I regard the first three things on Brand’s list as cushions on the divan of pleasure, the fourth a tiresome necessity, the fifth far too important to mess around with, and the sixth a deranging gadfly that some people mystifyingly call upon themselves.

That, I think, is Brand’s true problem, and the problem from which all others arise. And the fact that this book may be worthwhile — if he helps one addict get out of the mess they’re in, that can’t be bad — does not conceal the fact that he’s got a long, long way to go before he kicks the fame habit. “1.25 million books sold in the UK, 12.2 million Twitter followers”, it says in the publicity accompanying the book. Very anonymous.

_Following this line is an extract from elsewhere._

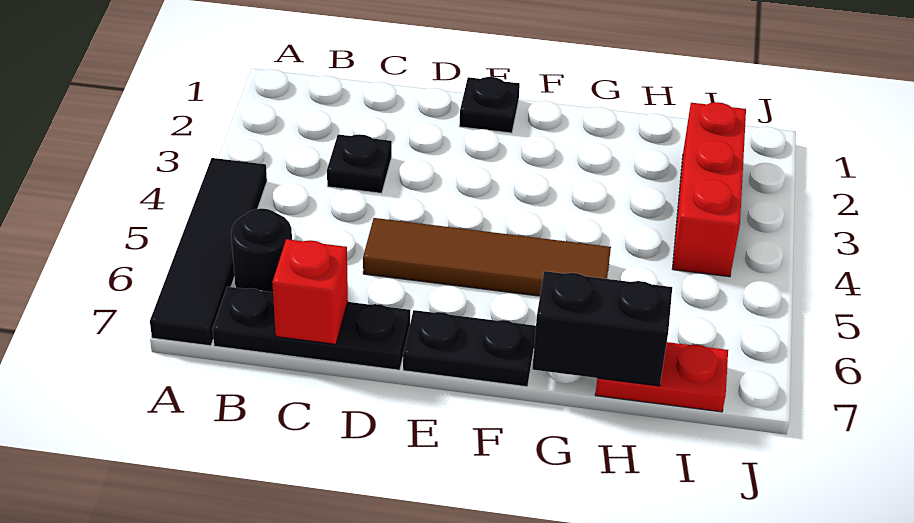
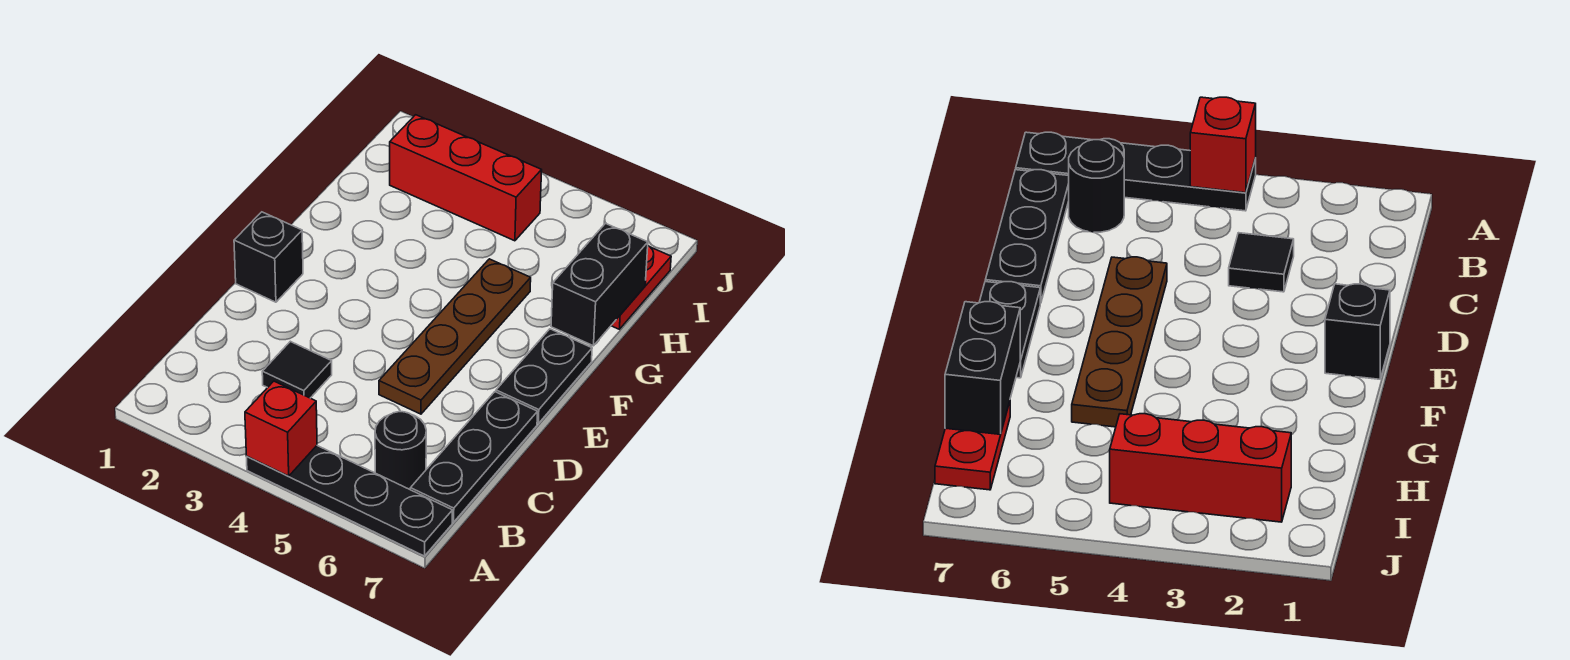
black 1x4 tile [150,158,267,346] -> black 1x4 plate [247,446,452,556]
black 1x1 plate [327,134,392,193] -> black 1x1 tile [262,341,332,398]
red 1x1 brick [272,239,348,344] -> red 1x1 brick moved to [245,381,317,476]
brown 1x4 tile [363,218,611,296] -> brown 1x4 plate [379,259,531,414]
black 1x1 plate [459,77,520,133] -> black 1x1 brick [234,212,303,302]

As for the contents, they are pretty much exactly as you would expect. Whatever native gift for expression Brand may have had is all too often shoehorned into the language of The Programme: “In these areas [sex, professional life, etc.] then I have not been living according to my Higher Self.”

Every so often he says something genuinely useful. “If you are temperamental in your working life... this will be tolerated for as long as you are making people money.” Every so often he says something funny. Of Step 4, which involves writing down all the things that are fucking you up, he says, “I avoided Step 4 like I owed it money.” I rather liked that, but I’m not sure the line is his own. And every so often, he says something I don’t understand. Talking about his sprained ankle healing by itself: “If this were a phenomenon exclusive to me I’d be dancing nude in the fountain at Lourdes.” Anyone? No, me neither. But the book’s still more worthwhile than anything else he’s done. If it works.